CMS Fee Schedule Changes for Cardiology Procedure

As we approach 2013 CMS has announced major changes to many highly used CPT codes relating to cardiology procedure.  These code changes cover coronary interventions and electrophysiology.  Physicians and coders need to be aware of these changes prior to the new year.

In the past when performing a coronary intervention a physician could only bill for one procedure per artery even though there may be multiple lesions in that vessel that require an intervention.  With the new codes a physician can bill for multiple procedure in the same artery or bypass graph.   There are also new codes for interventions in the branches of an artery.   Sounds like a positive move but, CMS has these labeled these as status B bundled so for now the new codes will be billed but denied for payment by Medicare.  Commercials may still pay on these codes but in a recent fee schedule negotiation with United Healthcare they did not have the new codes and currently have their fee schedule staff looking into the CPT changes and pricing.  Most old PCI codes have been deleted so attention to these changes is critical in January.

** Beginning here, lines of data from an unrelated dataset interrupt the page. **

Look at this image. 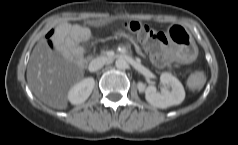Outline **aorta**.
<instances>
[{
	"instance_id": "1",
	"label": "aorta",
	"mask_w": 238,
	"mask_h": 145,
	"mask_svg": "<svg viewBox=\"0 0 238 145\" xmlns=\"http://www.w3.org/2000/svg\"><path fill=\"white\" fill-rule=\"evenodd\" d=\"M115 66H116V68L123 70V69L127 68L128 63L124 58H119V59L116 60Z\"/></svg>"
}]
</instances>
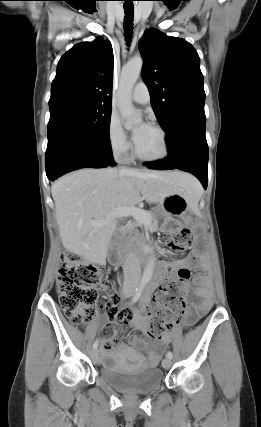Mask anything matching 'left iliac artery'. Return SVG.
I'll list each match as a JSON object with an SVG mask.
<instances>
[{"mask_svg": "<svg viewBox=\"0 0 261 427\" xmlns=\"http://www.w3.org/2000/svg\"><path fill=\"white\" fill-rule=\"evenodd\" d=\"M166 356L168 358L172 359L173 358V353L171 351H168Z\"/></svg>", "mask_w": 261, "mask_h": 427, "instance_id": "obj_1", "label": "left iliac artery"}]
</instances>
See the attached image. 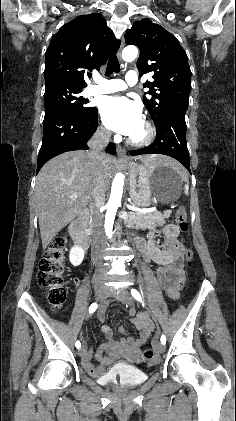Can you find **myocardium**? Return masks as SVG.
I'll use <instances>...</instances> for the list:
<instances>
[{
	"mask_svg": "<svg viewBox=\"0 0 236 421\" xmlns=\"http://www.w3.org/2000/svg\"><path fill=\"white\" fill-rule=\"evenodd\" d=\"M143 124H144L145 131L142 137L136 138V137L130 136L128 138V142L131 145L142 147V146H147L153 142L156 135L155 128L147 120H144Z\"/></svg>",
	"mask_w": 236,
	"mask_h": 421,
	"instance_id": "1",
	"label": "myocardium"
}]
</instances>
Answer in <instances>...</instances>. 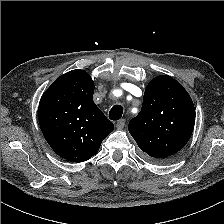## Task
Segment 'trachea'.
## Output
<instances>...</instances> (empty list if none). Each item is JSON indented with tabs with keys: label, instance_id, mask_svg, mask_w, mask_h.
<instances>
[{
	"label": "trachea",
	"instance_id": "3493384b",
	"mask_svg": "<svg viewBox=\"0 0 224 224\" xmlns=\"http://www.w3.org/2000/svg\"><path fill=\"white\" fill-rule=\"evenodd\" d=\"M123 114V107L120 105H114L110 112H109V118L111 120H119L122 117Z\"/></svg>",
	"mask_w": 224,
	"mask_h": 224
}]
</instances>
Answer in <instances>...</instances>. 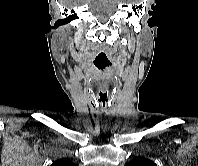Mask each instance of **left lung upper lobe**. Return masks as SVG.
I'll list each match as a JSON object with an SVG mask.
<instances>
[{"label":"left lung upper lobe","instance_id":"left-lung-upper-lobe-1","mask_svg":"<svg viewBox=\"0 0 198 166\" xmlns=\"http://www.w3.org/2000/svg\"><path fill=\"white\" fill-rule=\"evenodd\" d=\"M125 166H156V164L143 157H136L128 162Z\"/></svg>","mask_w":198,"mask_h":166}]
</instances>
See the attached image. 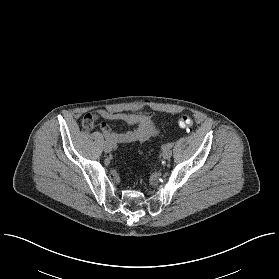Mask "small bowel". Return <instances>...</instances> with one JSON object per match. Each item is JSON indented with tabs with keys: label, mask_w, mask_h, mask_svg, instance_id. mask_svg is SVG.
<instances>
[{
	"label": "small bowel",
	"mask_w": 279,
	"mask_h": 279,
	"mask_svg": "<svg viewBox=\"0 0 279 279\" xmlns=\"http://www.w3.org/2000/svg\"><path fill=\"white\" fill-rule=\"evenodd\" d=\"M96 118L108 121H122L128 124H136L137 128L132 131L115 132L106 123L100 124L101 132L108 136L113 145L122 143L144 142L158 133V127L149 114L117 113L105 109H98L84 116L83 125L86 123L92 128Z\"/></svg>",
	"instance_id": "c3829d8e"
}]
</instances>
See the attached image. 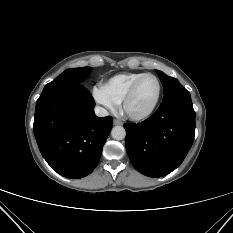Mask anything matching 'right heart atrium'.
I'll return each instance as SVG.
<instances>
[{
  "instance_id": "obj_1",
  "label": "right heart atrium",
  "mask_w": 233,
  "mask_h": 233,
  "mask_svg": "<svg viewBox=\"0 0 233 233\" xmlns=\"http://www.w3.org/2000/svg\"><path fill=\"white\" fill-rule=\"evenodd\" d=\"M93 99L108 110H115L118 101L111 95L104 84H97L92 89Z\"/></svg>"
}]
</instances>
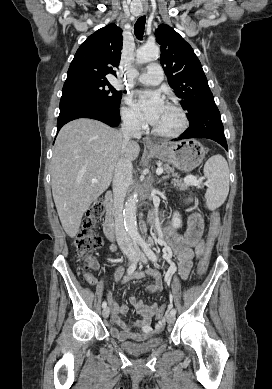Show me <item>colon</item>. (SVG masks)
<instances>
[{
    "instance_id": "colon-1",
    "label": "colon",
    "mask_w": 272,
    "mask_h": 389,
    "mask_svg": "<svg viewBox=\"0 0 272 389\" xmlns=\"http://www.w3.org/2000/svg\"><path fill=\"white\" fill-rule=\"evenodd\" d=\"M104 213V204L101 201H97L91 205L87 210L79 232L75 238V253L79 258H86L84 264L81 267V274L89 283L94 282V277L89 272V259L91 254L100 250L103 246V240L100 235L96 233V226ZM220 228V215L218 212H213L211 216V223L209 232L206 239V245L203 256L198 266L199 276H203L209 266L212 249L215 244L216 237ZM168 306L162 305L158 309L157 319L162 322Z\"/></svg>"
}]
</instances>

Electrophysiology procedures have also seen significant changes and they include more bundling.  EPS and SVT ablation and EPS and VT ablations have both been bundled.  There are also new A Fib ablations codes with primary and add on for Atrial Fibrillation Ablations.  An example would be a physician performs an A Fib ablation and the patient now has an A Fib Flutter.  If the physician ablates another location to address the flutter the CPT add on code 93655 can be used. Use of an add on codes will require additional supporting documentation.

The other change you will see relating to many CPT codes are reduced RVU values.  So for physicians with an RVU driven compensation model there may be a reduction in compensation for 2013.  The above examples are just a sampling of the many changes coming relating to the cardiology CPT codes.  Spend the time now to research the impact of these changes and make sure both physicians and their billing staff understand when to use these new codes and the proper documentation in the procedure note to support their use.